Written by: John L. Betcher
Pages: 330
Terrorists plan to attack Minnesota’s Prairie River Nuclear Power Plant, but they’re not your typical band of Islamic extremists. True, there’s an al Qaeda connection. But the heart of the ‘terror cell’ is homegrown, right here in the United States.
James “Beck” Becker is a former elite U.S. government intelligence operative who has retired to his childhood hometown of Red Wing, Minnesota – just six miles down the Mississippi from the Prairie River Power Station. He recognizes connections between seemingly unrelated incidents – a murdered agronomy professor, a missing lab assistant, an international cell call, a stolen fertilizer truck, an explosion in the street in front of City Hall – but can’t piece it together in enough detail to convince government authorities that a larger threat exists. Only his American Indian friend, “Bull,” will help Beck defuse the threat.
So it’s Beck and Bull versus the best terror cell west of the Mississippi.

May the better men win

I love a good thriller. Toss in a terrorist plot or a conspiracy theory and you scored yourself a reader! The fact that this centered around a nuclear power plant was only bonus as far as this child of a nuclear power plant worker thinks.
What can I say? I like it. Maybe it’s growing up so close to DC with the whole “first strike zone” mentality or the knowledge I have about nuclear power plants, I just love to see what crazy schemes people come up with in these sorts of stories.
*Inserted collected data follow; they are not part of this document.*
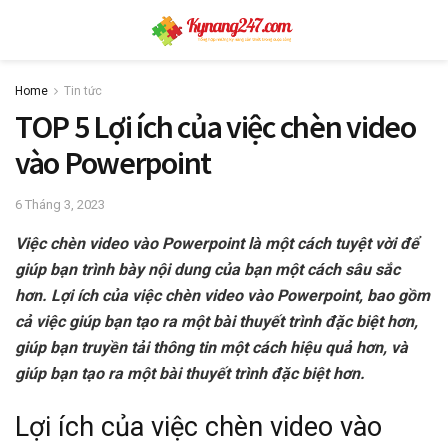
Home
Tin tức
TOP 5 Lợi ích của việc chèn video
vào Powerpoint
6 Tháng 3, 2023
Việc chèn video vào Powerpoint là một cách tuyệt vời để
giúp bạn trình bày nội dung của bạn một cách sâu sắc
hơn. Lợi ích của việc chèn video vào Powerpoint, bao gồm
cả việc giúp bạn tạo ra một bài thuyết trình đặc biệt hơn,
giúp bạn truyền tải thông tin một cách hiệu quả hơn, và
giúp bạn tạo ra một bài thuyết trình đặc biệt hơn.
Lợi ích của việc chèn video vào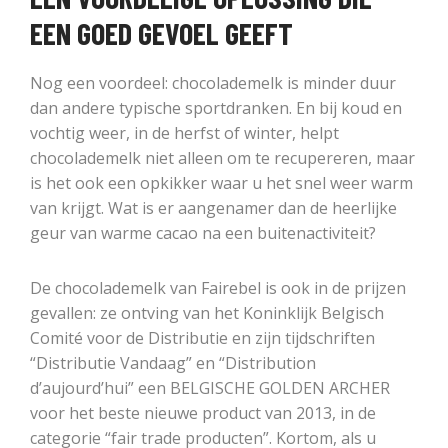
EEN GOED GEVOEL GEEFT
Nog een voordeel: chocolademelk is minder duur
dan andere typische sportdranken. En bij koud en
vochtig weer, in de herfst of winter, helpt
chocolademelk niet alleen om te recupereren, maar
is het ook een opkikker waar u het snel weer warm
van krijgt. Wat is er aangenamer dan de heerlijke
geur van warme cacao na een buitenactiviteit?
De chocolademelk van Fairebel is ook in de prijzen
gevallen: ze ontving van het Koninklijk Belgisch
Comité voor de Distributie en zijn tijdschriften
“Distributie Vandaag” en “Distribution
d’aujourd’hui” een BELGISCHE GOLDEN ARCHER
voor het beste nieuwe product van 2013, in de
categorie “fair trade producten”. Kortom, als u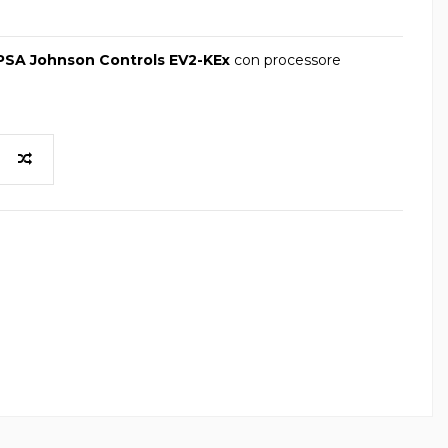
SA Johnson Controls EV2-KEx
con processore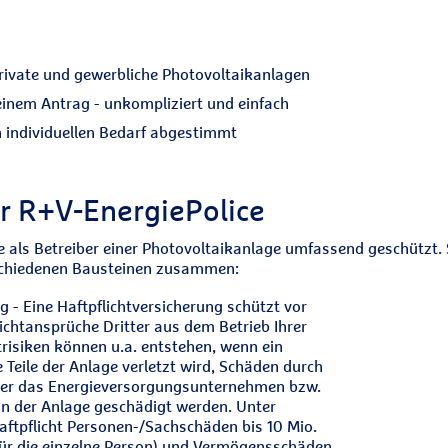
ivate und gewerbliche Photovoltaikanlagen
inem Antrag - unkompliziert und einfach
 individuellen Bedarf abgestimmt
r R+V-EnergiePolice
e als Betreiber einer Photovoltaikanlage umfassend geschützt. S
rschiedenen Bausteinen zusammen:
g - Eine Haftpflichtversicherung schützt vor
lichtansprüche Dritter aus dem Betrieb Ihrer
trisiken können u.a. entstehen, wenn ein
 Teile der Anlage verletzt wird, Schäden durch
der das Energieversorgungsunternehmen bzw.
in der Anlage geschädigt werden. Unter
aftpflicht Personen-/Sachschäden bis 10 Mio.
für die einzelne Person) und Vermögensschäden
This was a quick book, not too deep but just deep enough. Kind of like a Bond film. You really don’t need a lot of depth so what you get is just the right amount.
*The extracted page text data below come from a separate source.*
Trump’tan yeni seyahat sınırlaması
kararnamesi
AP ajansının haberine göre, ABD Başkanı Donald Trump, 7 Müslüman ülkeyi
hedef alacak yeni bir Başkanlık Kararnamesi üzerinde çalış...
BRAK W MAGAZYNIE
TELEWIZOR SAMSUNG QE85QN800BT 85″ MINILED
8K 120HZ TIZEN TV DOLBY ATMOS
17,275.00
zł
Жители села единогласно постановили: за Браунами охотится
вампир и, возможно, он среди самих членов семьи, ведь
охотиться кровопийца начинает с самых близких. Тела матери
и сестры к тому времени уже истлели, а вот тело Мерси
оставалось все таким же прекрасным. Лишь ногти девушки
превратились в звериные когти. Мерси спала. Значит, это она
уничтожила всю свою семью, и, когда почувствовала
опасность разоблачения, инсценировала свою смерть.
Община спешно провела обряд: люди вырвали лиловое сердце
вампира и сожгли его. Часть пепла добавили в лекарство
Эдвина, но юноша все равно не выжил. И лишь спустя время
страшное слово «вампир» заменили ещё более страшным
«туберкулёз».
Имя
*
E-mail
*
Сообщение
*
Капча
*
The author employs a writer style that bounces you from the former spy turned bored small town lawyer’s point of view to the terrorist cell’s antics.  At first this confused me, but I quickly got past that.
The bad guys owned just enough crazy and believable vendetta against America to attempt a crazy stunt like the plot of this book depicts. The good guy owned just enough supposed CIA super spy knowledge and training to realize Something Bad Was Going To Happen while completely annoying everyone around him and leaving him to save the day on his own.
Typical.
Also typical is that our fearless hero didn’t even worry that he would fail and his wife would possibly be irradiated  Nowhere was the thought of, “I’m too old for this stuff.” He just went in and “super-spy”-ed it all up. Thank goodness for the true American hero.
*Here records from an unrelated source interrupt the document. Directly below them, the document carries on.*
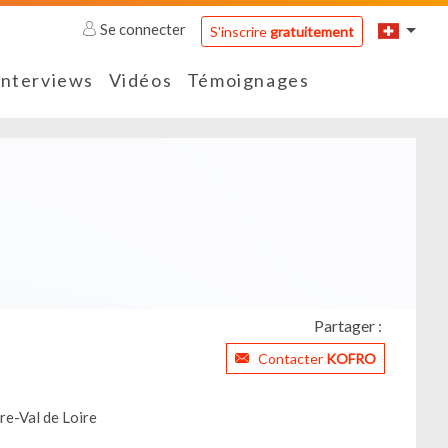
Se connecter
S'inscrire
gratuitement
Interviews
Vidéos
Témoignages
Partager :
Contacter
KOFRO
re-Val de Loire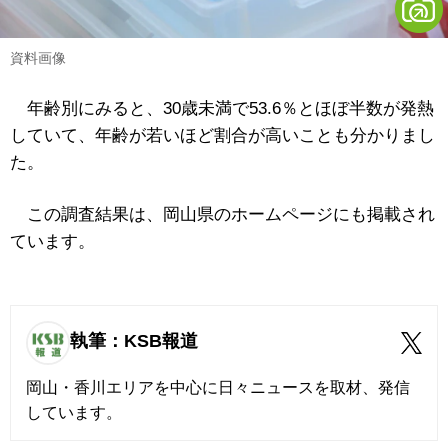
資料画像
年齢別にみると、30歳未満で53.6％とほぼ半数が発熱
していて、年齢が若いほど割合が高いことも分かりまし
た。
この調査結果は、岡山県のホームページにも掲載され
ています。
執筆：KSB報道
岡山・香川エリアを中心に日々ニュースを取材、発信
しています。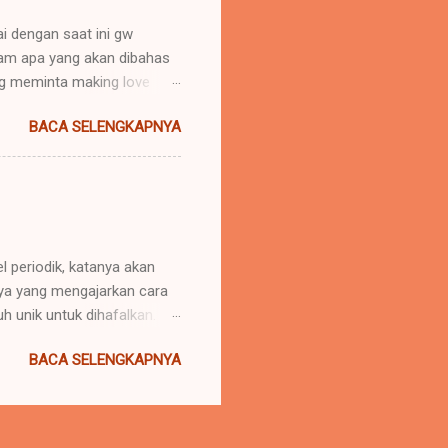
i dengan saat ini gw
aham apa yang akan dibahas
g meminta making love
ankah cinta itu dibuktikan
BACA SELENGKAPNYA
dari kata NAFSU.. ? Gw
s dan mencinta hanya ingin
nta itu kan gak
kali yah. *WTF for it.
minta jasa layanan seks?
penting loh, tapi ini haru...
l periodik, katanya akan
aya yang mengajarkan cara
h unik untuk dihafalkan.
A, begini caranya:
BACA SELENGKAPNYA
ak Rubi Cs Frengky
ek Mangan Cacing Seret
li Gagal Injek Telor
egerkan Sang Prabu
I think the part I loved the most was the off track vignette that took him off the case briefly to go check on his daughter away at college and afraid of a stalker.  She’s air-headed enough that she doesn’t seek help on campus but daddy’s girl enough she calls in dear ol’ pops to solve her problem. Which he does, rather creatively. Love it!
I picked this book up for free from Amazon for the Kindle this summer and I rate it excellent for a summer thriller you read by the pool as you work on your tan. Just maybe a bad book if that is a containment pool of your local nuclear power plant.